Lo pensé hace unos días y, por fin, hoy lo hago realidad. Por supuesto, estoy hablando de mi primer viaje pospandemia. He decidido retomar lo que más me gusta y no voy a esperar más tiempo, en cuanto oí en el noticiero que habrían las fronteras y que los aeropuertos ya estaban operativos, me dije, esta es la ocasión.
Lo tenía pendiente desde hace un pilón de años, concretamente tras casarme y disfrutar de una inolvidable luna de miel entre las vetustas calles de sus ciudades más visitadas, desde donde me prometí que volvería algún año. Si no lo he realizado antes es por respetar la máxima de no repetir destino cultural, aunque a veces me engaño y ese precepto me lo paso por ahí.
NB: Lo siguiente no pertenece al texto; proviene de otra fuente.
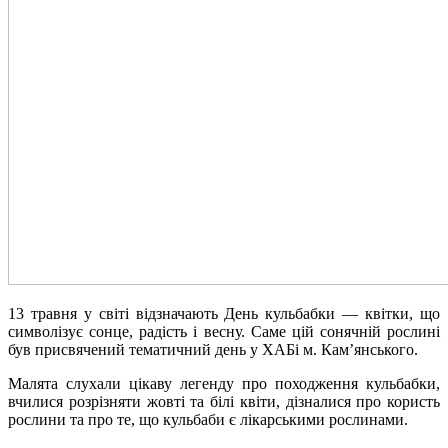
13 травня у світі відзначають День кульбабки — квітки, що
символізує сонце, радість і весну. Саме цій сонячній рослині
був присвячений тематичний день у ХАБі м. Кам’янського.
Малята слухали цікаву легенду про походження кульбабки,
вчилися розрізняти жовті та білі квіти, дізналися про користь
рослини та про те, що кульбаби є лікарськими рослинами.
Si no, que se lo pregunten a la capital gala, que cada cinco o seis años me recibe imperturbable, y les mentiría si les dijera que aún no he pensado en volver, de nuevo; no obstante, he aparcado nuestro idilio durante una temporada.
Me he descargado en el móvil una aplicación de viajes que ofrece todo tipo de detalles, tanto de ubicación como lugares de interés, guías de museos y contenidos culturales, Ya quedaron atrás los días en que debía caminar con una mano llena de planos de la localidad visitada y la otra soportando el peso de una cámara fotográfica, haciendo piruetas cada vez que deseaba plasmar los momentos con imágenes.
Me he despedido de mis hijas hasta el regreso, dentro de diez días, aunque hoy día esto podría sobrar, sobre todo teniendo acceso a programas como WhatsApp y Skype, que permiten un acercamiento que nuestros abuelos jamás hubieran imaginado. Pero que quieren, uno está acostumbrado a lanzar besos por teléfono, tal como me han enseñado mis retoños, y no estoy dispuesto a desaprovechar esa buena costumbre.
Reviso, por última vez, la maleta y compruebo que todo está en orden; quizá hay demasiados polos para tan pocos días, pero esa es una lucha que tengo perdida desde que conocí a mi compañera. Compruebo, una vez más, siempre en el móvil, que las tarjetas de embarque están accesibles, así como las reservas de los hoteles de las tres ciudades que visitaré, y concluyo la inspección.
Acomodo el equipaje en el maletero del coche y arranco con esa satisfacción que produce el saber que durante los próximos días conoceré otras gentes y otros lugares, sin recordar las rutinas que me atosigan, día a día. He alquilado, como siempre, una plaza de aparcamiento en el parking del aeropuerto, hasta la vuelta.
La mañana es gris y un pertinaz sirimiri hace que los limpiaparabrisas se accionen a menudo.
Tomo la autopista que me llevará hasta el destino y abordo los últimos kilómetros antes de salir hacia la rotonda que da acceso a las instalaciones del aeródromo. Es en ese instante cuando freno y, sin quererlo, me veo arrastrado por algo muy pesado hasta llegar al centro del jardincillo de la glorieta. Observo que los dos estamos bien y noto cómo las maletas tensan nuestros asientos. El coche parece una acordeón y el conductor del camión de reparto no puede hablar, solo se lamenta.
A la porra Roma, a la porra Florencia y a la porra Venecia. Espero que me dé la bienvenida el mecánico del taller de la esquina.